I am looking for work in the UAE and having a difficult time getting interviews. I am a professional Accounting/Finance and IT Manager with 10 + yerars experience. 

Does anyone have suggestions on how to successfully search for a job remotely? I am able to travel/relocate with 2 weeks notice.

Thanks in Advance for your help.


----------



## chay14ph (Nov 3, 2008)

There are too many job agency but be careful. If they ask for money, this is a redflag.
Try to google some of these agencies : bacme.ae;leonardkernshaw,clarendonparker,haysinternational; Try dubizzle classified;gulfnews classified.

Goodluck on jobhunting.


----------



## Jynxgirl (Nov 27, 2009)

Would look at targeting the large firms who are over here, and securing a position in the usa and then trying to transfer in house once your in the position for a year. Or try to look at american companies and just getting a job here, but prob going to be a bit harder that way.


----------



## starksmi (Jun 30, 2010)

chay14ph said:


> There are too many job agency but be careful. If they ask for money, this is a redflag.
> Try to google some of these agencies : bacme.ae;leonardkernshaw,clarendonparker,haysinternational; Try dubizzle classified;gulfnews classified.
> 
> Goodluck on jobhunting.


Thank you for your advice. I will be sure to register with the above agencies.

Best Regards,

Michael Starks


----------



## starksmi (Jun 30, 2010)

Jynxgirl said:


> Would look at targeting the large firms who are over here, and securing a position in the usa and then trying to transfer in house once your in the position for a year. Or try to look at american companies and just getting a job here, but prob going to be a bit harder that way.
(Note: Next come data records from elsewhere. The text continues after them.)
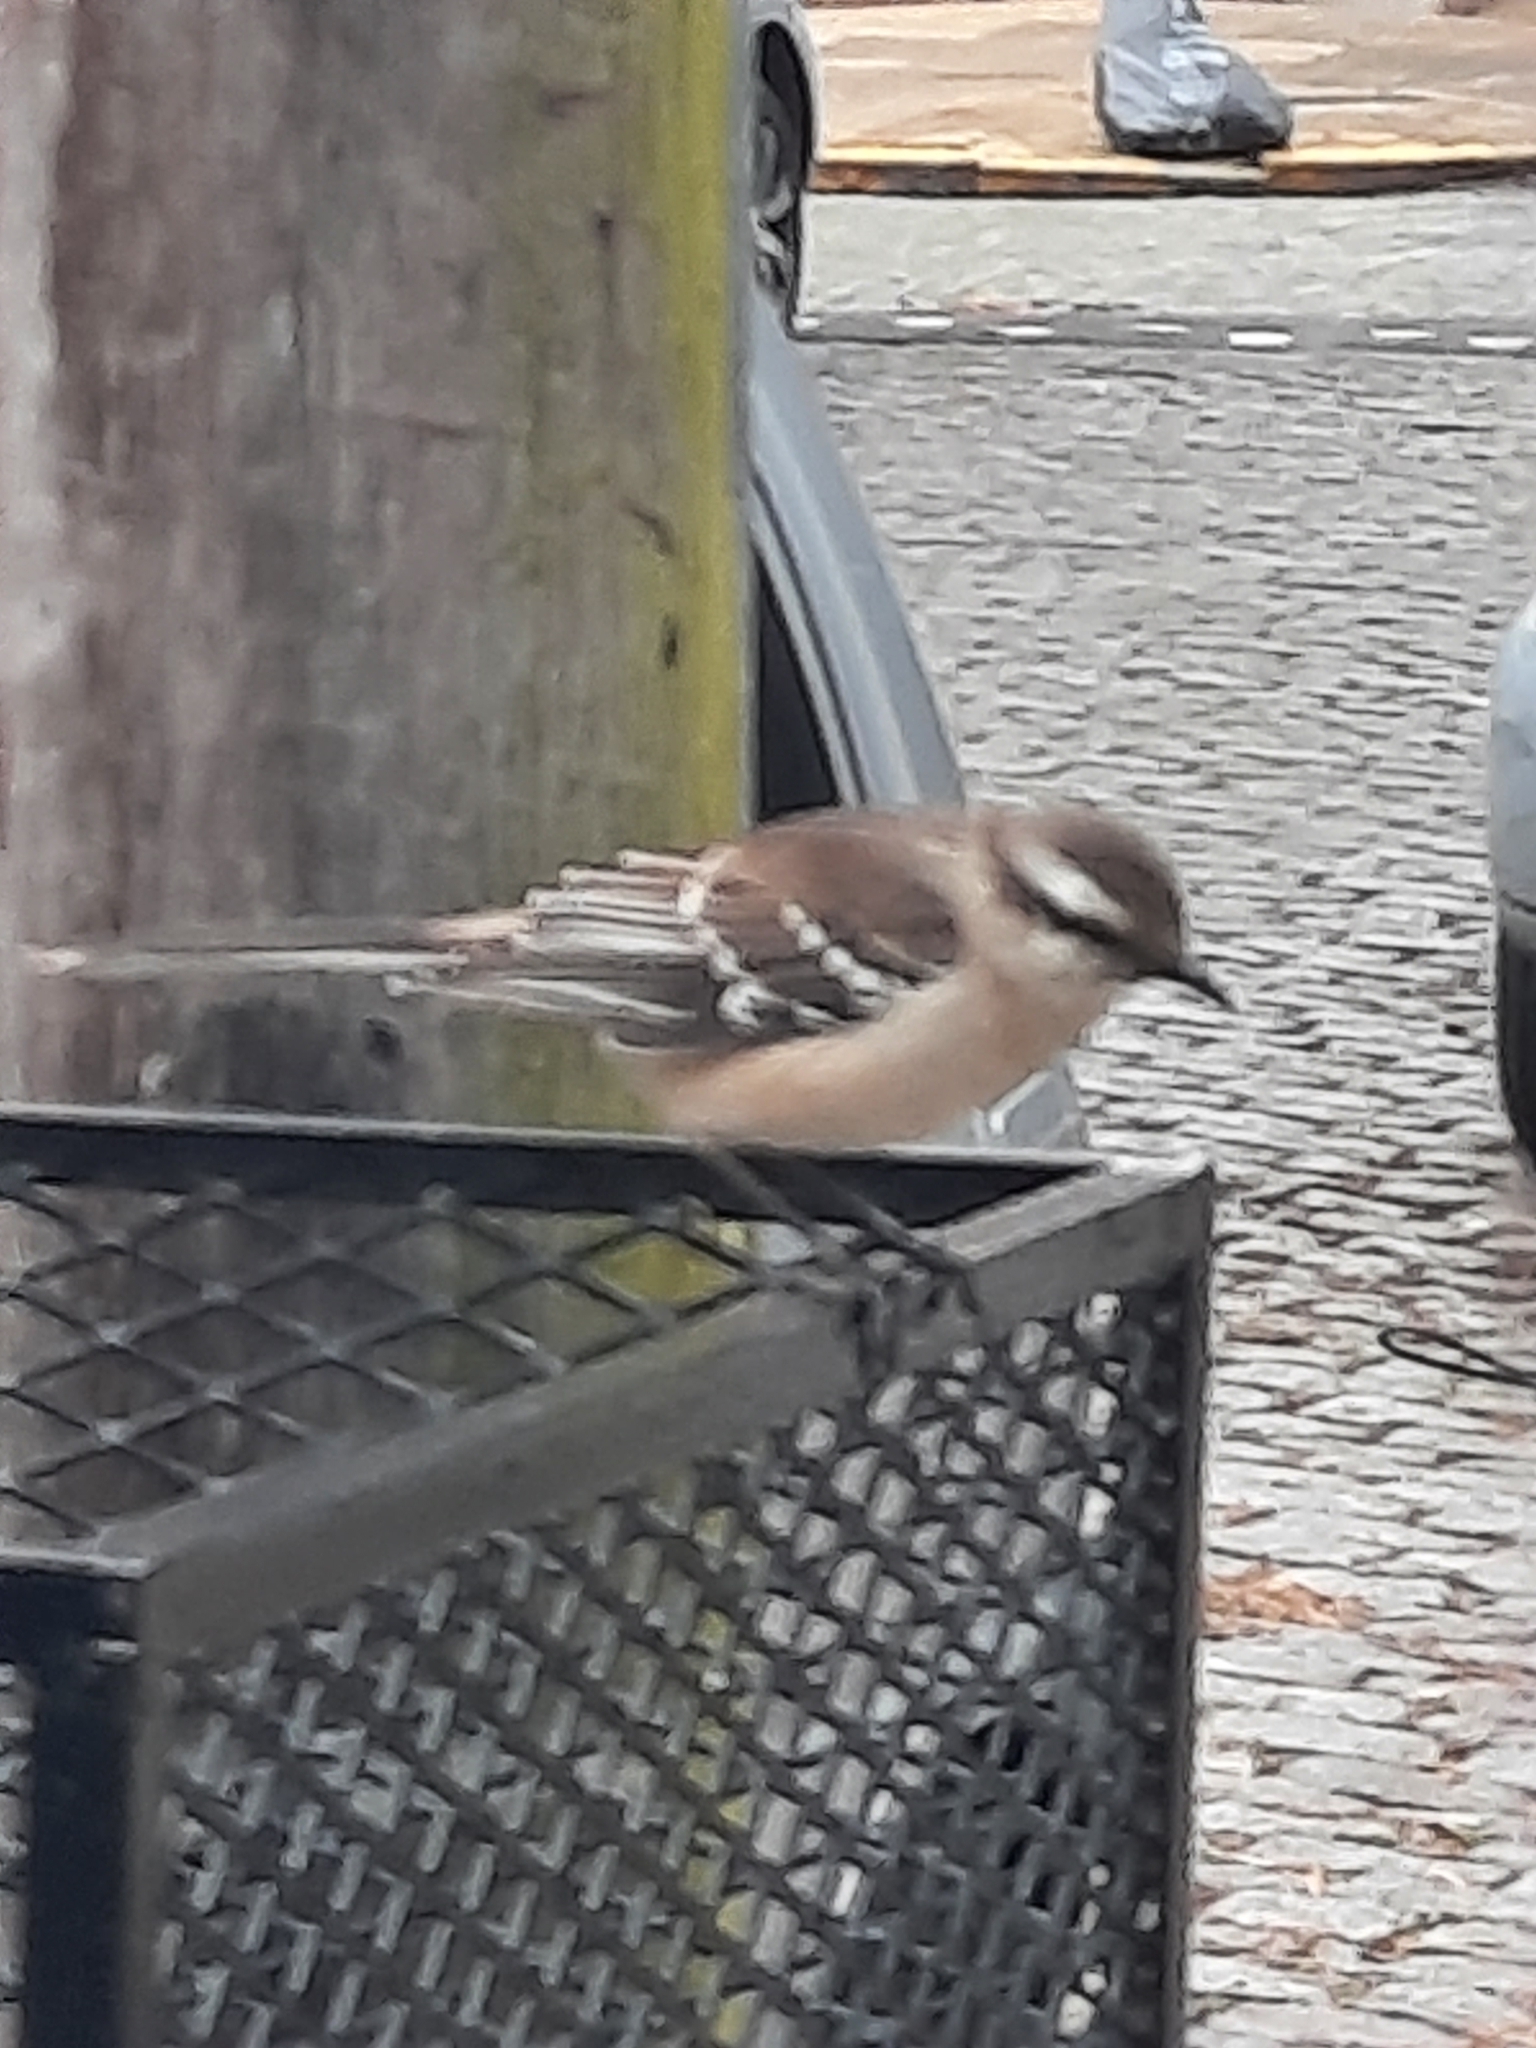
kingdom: Animalia
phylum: Chordata
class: Aves
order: Passeriformes
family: Mimidae
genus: Mimus
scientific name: Mimus saturninus
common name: Chalk-browed mockingbird
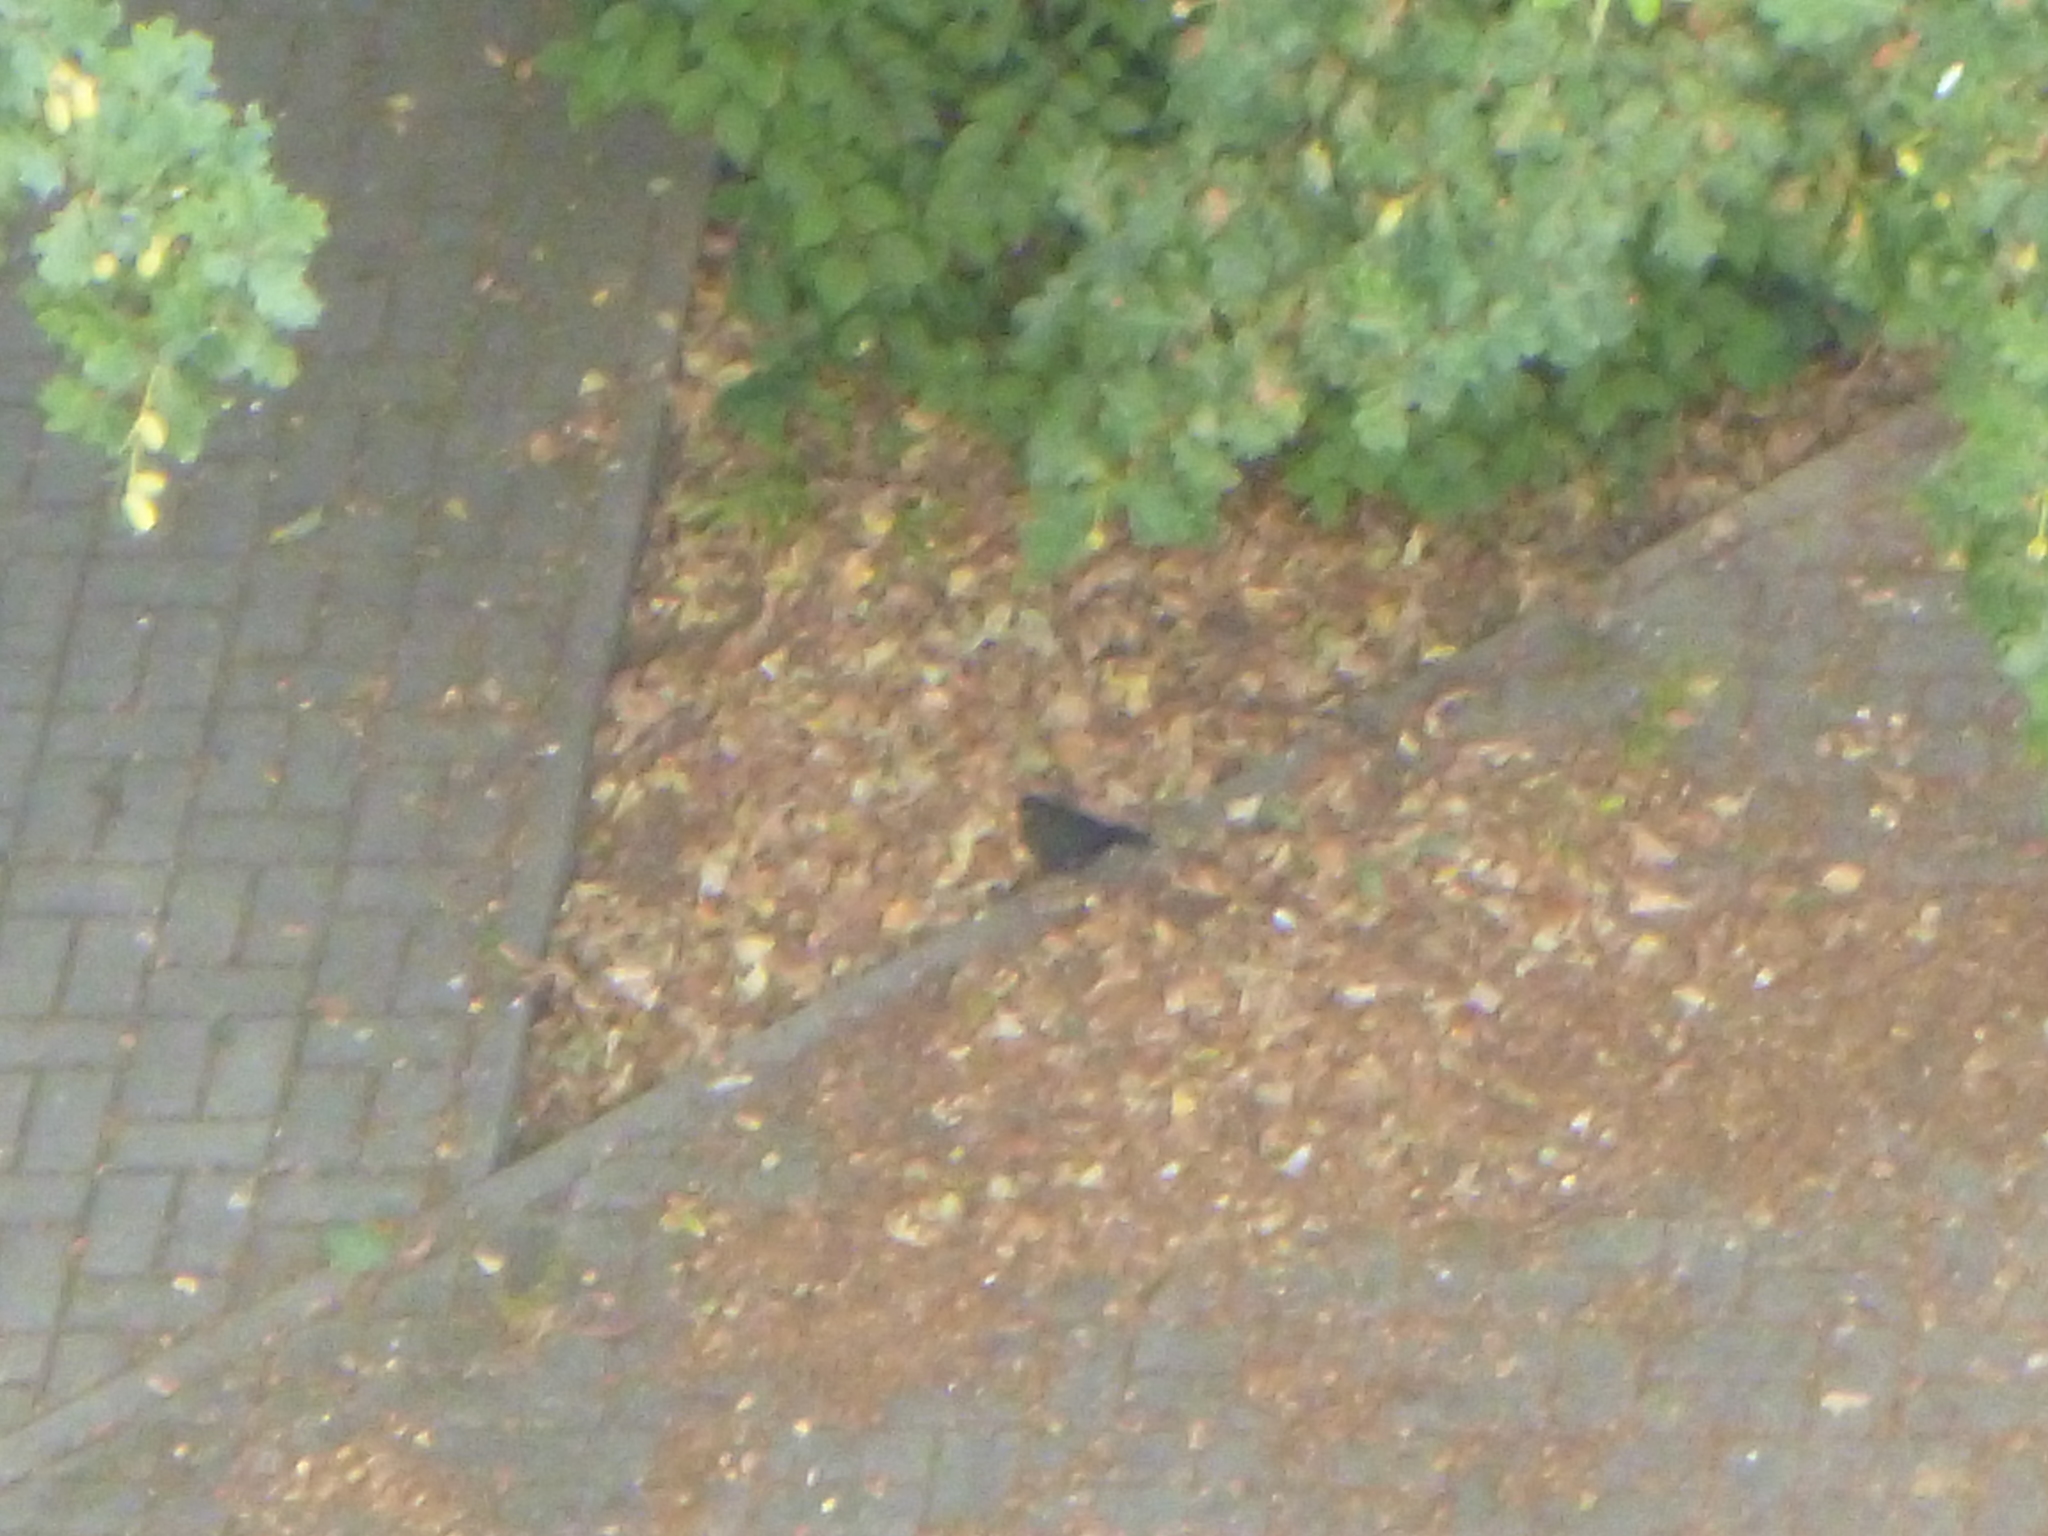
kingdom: Animalia
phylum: Chordata
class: Aves
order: Passeriformes
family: Turdidae
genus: Turdus
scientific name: Turdus merula
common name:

This has been my approach so far and it has not yielded much success. Thanks for your reply.

Best Regards,

Michael Starks


----------



## chay14ph (Nov 3, 2008)

I have a friend who is working at MCarthur Murray agency, they are in need people for bank positions. This bank is going to open branches all over UAE. I cannot say the bank name but it is multinational bank. Pm me to give you her email address.


----------